Le couple reste dans sa chambre d’hôtel et subsiste en mangeant des chips, des craquelins et de maigres repas. 

On n’a plus le droit de sortir. L’armée est partout. Tout est fermé.

Jade Castonguay

On dénombre 117 cas d’infection à la COVID-19 au Pérou.

Antony Williams-Jones, professeur de géologie à l’Université McGill, est quant à lui bloqué avec cinq étudiants à Casablanca, au Maroc, où il a assisté à des scènes de chaos à l’aéroport, samedi.

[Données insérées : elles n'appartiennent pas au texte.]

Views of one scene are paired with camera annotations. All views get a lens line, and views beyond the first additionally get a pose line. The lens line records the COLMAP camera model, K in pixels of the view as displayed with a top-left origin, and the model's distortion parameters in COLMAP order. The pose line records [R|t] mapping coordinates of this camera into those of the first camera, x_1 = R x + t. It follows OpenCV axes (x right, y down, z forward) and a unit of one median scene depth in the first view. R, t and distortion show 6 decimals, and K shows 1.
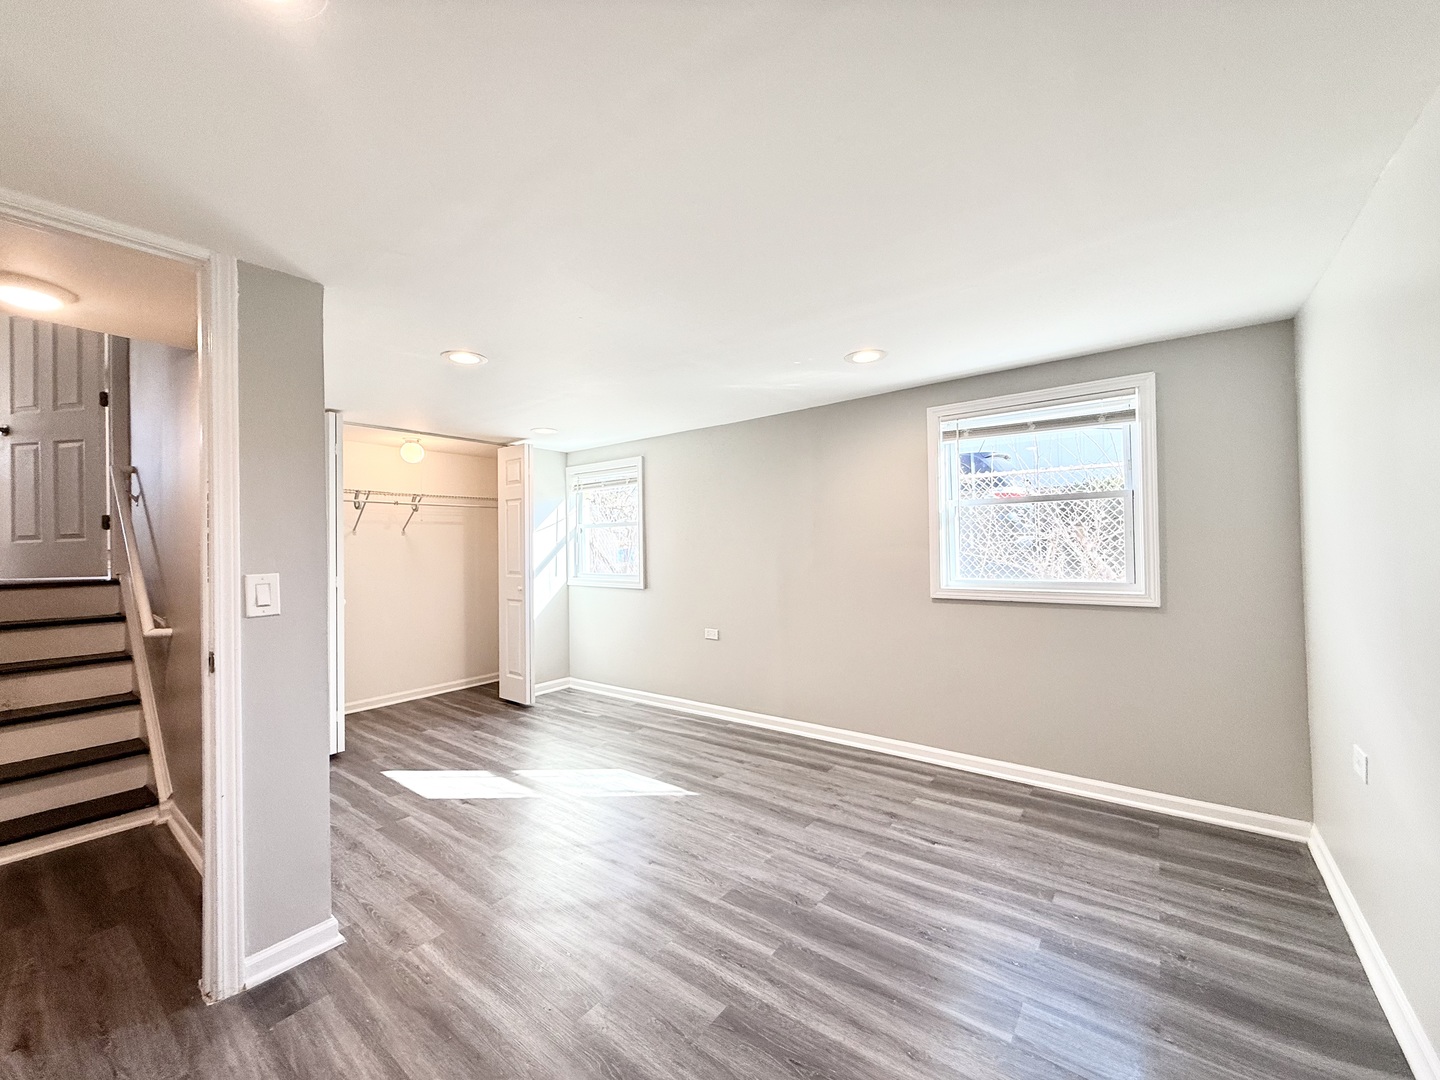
lens RADIAL K [[574.7, 0, 719.2], [0, 574.7, 542.0], [0, 0, 1]] dist [-0.001467, -0.000008]
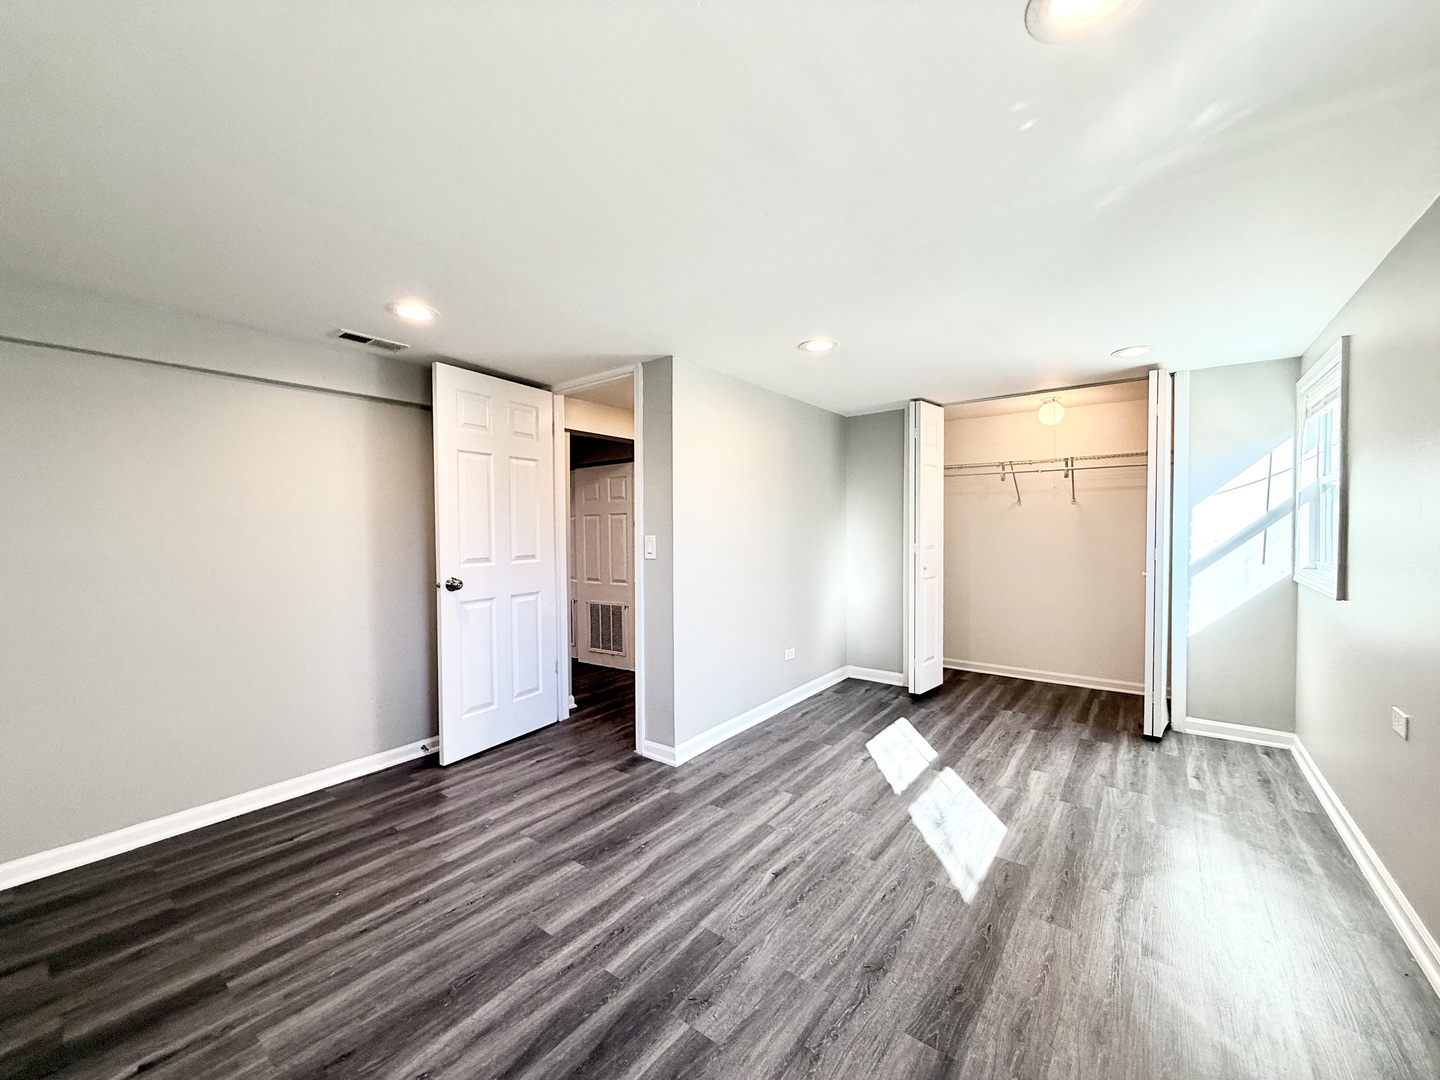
lens RADIAL K [[574.7, 0, 718.7], [0, 574.7, 539.9], [0, 0, 1]] dist [-0.001467, -0.000008]
pose [[0.001876, 0.039385, -0.999222, 0.539734], [0.014302, 0.999121, 0.039408, 0.001396], [0.999896, -0.014365, 0.001311, 0.656534]]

« Le gouvernement canadien nous dit de partir, mais on ne peut pas, et il y a des milliers de citoyens canadiens dans notre situation au Maroc. Ça n’a aucun sens. Ottawa a la responsabilité de protéger les Canadiens et de rapatrier les gens qui sont dans une situation dangereuse. Ils doivent s’entendre avec le gouvernement du Maroc. »

M. Williams-Jones est « résigné » à vivre la vague de la COVID-19 au Maroc, où 37 personnes sont officiellement infectées.

Son fils, Bryn Williams-Jones, professeur titulaire à l’École de santé publique de l’Université de Montréal, a lancé une pétition pour le rapatriement des Canadiens à l’étranger.

> Consultez la pétition

« On déplore que le message du gouvernement, c’est : “Rentre, mais débrouille-toi”, dit-il. Si la France est capable de rapatrier ses citoyens, le Canada est capable de le faire aussi. »

En bateau

Même des Canadiens qui voyagent en bateau cherchent un bon endroit pour « vivre » la crise.

Partie depuis six mois avec son conjoint et leurs deux garçons de 10 et 12 ans faire le tour du monde en voilier, Catherine Rochon veut tenter de se rendre à Porto Rico.

« Actuellement, on est en République dominicaine et on fait des provisions », a-t-elle dit au téléphone.

En République dominicaine, où l’on compte 21 cas d’infection à la COVID-19, et un mort, les rassemblements sont toujours permis et la vie suit son cours, mais l’armée est sur les dents, dit Mme Rochon.

« L’autre jour, des militaires me cherchaient, car quelqu’un avait dit qu’une Catherine avait un enfant malade. Ce n’était pas moi, mais c’était évident qu’ils étaient nerveux. »

— Avec Mélanie Marquis, La Presse

Retour au pays rocambolesque pour des élèves de Châteauguay

Dans le contexte de la COVID-19, un groupe de l’école secondaire Louis-Philippe-Paré de Châteauguay a dû planifier un départ d’urgence dès qu’il a mis le pied au Guatemala, le 12 mars.

Lundi, après environ huit changements de plan impliquant des vols annulés, l’attente de carburant pour un avion et un séjour à l’hôtel, une véritable course contre la montre s’est amorcée. En moins de 20 heures, la ligne aérienne privée Nolinor a reçu une demande de la Commission scolaire des Grandes-Seigneuries et a permis le rapatriement du groupe avant la fin du compte à rebours. Les élèves avaient exactement deux heures pour se rendre dans l’avion. Le Boeing 737-200 aux couleurs des Alouettes de Montréal a atterri à Dorval à 8 h mardi matin.

Un véritable casse-tête pour la direction de l’établissement scolaire. « Ils sont passés du plan A et ça, c’est le plan Z », a commenté Stéphane Caron, père d’un adolescent de 16 ans qu’il attendait à l’aéroport Montréal-Trudeau au petit matin.